Remix.run Logo
helloplanets 11 hours ago

I wonder how much fine tuning against something like Stockfish top moves would help a model in solving novel middle game positions. Something like this format: https://database.lichess.org/#evals

I'd be pretty surprised if it did help in novel positions. Which would make this an interesting LLM benchmark honestly: Beating Stockfish from random (but equal) middle game positions.
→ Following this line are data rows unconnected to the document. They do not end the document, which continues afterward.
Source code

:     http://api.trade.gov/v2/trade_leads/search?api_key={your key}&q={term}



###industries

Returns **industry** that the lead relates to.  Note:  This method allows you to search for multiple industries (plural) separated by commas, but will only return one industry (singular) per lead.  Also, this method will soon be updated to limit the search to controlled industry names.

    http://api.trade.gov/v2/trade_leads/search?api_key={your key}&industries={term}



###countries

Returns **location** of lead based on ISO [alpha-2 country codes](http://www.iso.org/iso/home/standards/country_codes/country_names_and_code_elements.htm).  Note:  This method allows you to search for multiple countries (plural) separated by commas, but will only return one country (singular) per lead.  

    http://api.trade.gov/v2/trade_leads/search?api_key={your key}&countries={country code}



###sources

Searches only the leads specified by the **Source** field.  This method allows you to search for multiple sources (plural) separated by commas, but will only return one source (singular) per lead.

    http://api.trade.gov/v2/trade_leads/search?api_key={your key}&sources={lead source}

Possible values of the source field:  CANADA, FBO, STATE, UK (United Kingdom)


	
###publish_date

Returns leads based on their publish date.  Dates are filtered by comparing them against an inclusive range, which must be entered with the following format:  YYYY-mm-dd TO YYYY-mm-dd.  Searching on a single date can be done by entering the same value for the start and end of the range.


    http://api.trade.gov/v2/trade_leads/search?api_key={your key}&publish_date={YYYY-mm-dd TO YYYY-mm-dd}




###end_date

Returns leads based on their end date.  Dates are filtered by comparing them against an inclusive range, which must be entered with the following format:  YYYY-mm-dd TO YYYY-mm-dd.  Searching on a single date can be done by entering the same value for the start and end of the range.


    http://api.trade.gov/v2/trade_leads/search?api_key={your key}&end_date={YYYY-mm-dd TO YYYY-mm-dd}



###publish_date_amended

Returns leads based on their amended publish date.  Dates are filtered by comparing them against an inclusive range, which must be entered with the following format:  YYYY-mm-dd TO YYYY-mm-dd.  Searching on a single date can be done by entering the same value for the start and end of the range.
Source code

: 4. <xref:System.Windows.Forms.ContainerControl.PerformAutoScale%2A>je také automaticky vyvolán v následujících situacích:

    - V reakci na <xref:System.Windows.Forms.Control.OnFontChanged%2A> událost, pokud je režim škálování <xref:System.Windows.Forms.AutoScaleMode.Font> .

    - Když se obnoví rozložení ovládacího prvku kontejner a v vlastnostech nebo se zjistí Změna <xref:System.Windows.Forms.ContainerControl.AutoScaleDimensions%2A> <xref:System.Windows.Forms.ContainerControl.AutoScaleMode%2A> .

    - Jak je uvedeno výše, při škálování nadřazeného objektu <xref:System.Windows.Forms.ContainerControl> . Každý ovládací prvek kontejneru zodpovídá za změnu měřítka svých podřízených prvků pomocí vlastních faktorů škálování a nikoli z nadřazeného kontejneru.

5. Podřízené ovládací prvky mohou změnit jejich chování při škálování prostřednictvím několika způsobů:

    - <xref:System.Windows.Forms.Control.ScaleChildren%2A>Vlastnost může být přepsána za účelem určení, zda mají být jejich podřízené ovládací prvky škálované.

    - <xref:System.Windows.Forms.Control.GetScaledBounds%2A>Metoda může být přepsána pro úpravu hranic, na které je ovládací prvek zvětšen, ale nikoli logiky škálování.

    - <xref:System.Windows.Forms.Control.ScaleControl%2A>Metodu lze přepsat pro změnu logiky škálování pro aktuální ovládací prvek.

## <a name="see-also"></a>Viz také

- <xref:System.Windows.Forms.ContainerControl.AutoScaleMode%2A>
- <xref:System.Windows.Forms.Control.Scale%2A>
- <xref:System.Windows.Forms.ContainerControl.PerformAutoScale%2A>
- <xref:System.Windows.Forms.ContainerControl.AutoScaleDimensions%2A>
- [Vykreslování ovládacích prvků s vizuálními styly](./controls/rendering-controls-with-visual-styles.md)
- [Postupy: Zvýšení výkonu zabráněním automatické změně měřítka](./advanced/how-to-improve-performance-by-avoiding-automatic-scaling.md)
Or to mix it up, from random Chess960 positions.

Of course, the basis of the logic the LLM would play with would come from the engine used for the original evals. So beating Stockfish from a dataset based on Stockfish evals would seem completely insufficient.

ActivePattern 2 hours ago | parent [-]

I am quite confident that an LLM will never beat a top chess engine like Stockfish. An LLM is a generalist -- it contains a lot of world knowledge, and nearly all of it is completely irrelevant to chess. Stockfish is a specialist tuned specifically to chess, and hence able to spend its FLOPs much more efficiently towards finding the best move.

The most promising approach would be tune a reasoning LLM on chess via reinforcement learning, but fundamentally, the way an LLM reasons (i.e. outputting a stream of language tokens) is so much more inefficient than the way a chess engine reasons (direct search of the game tree).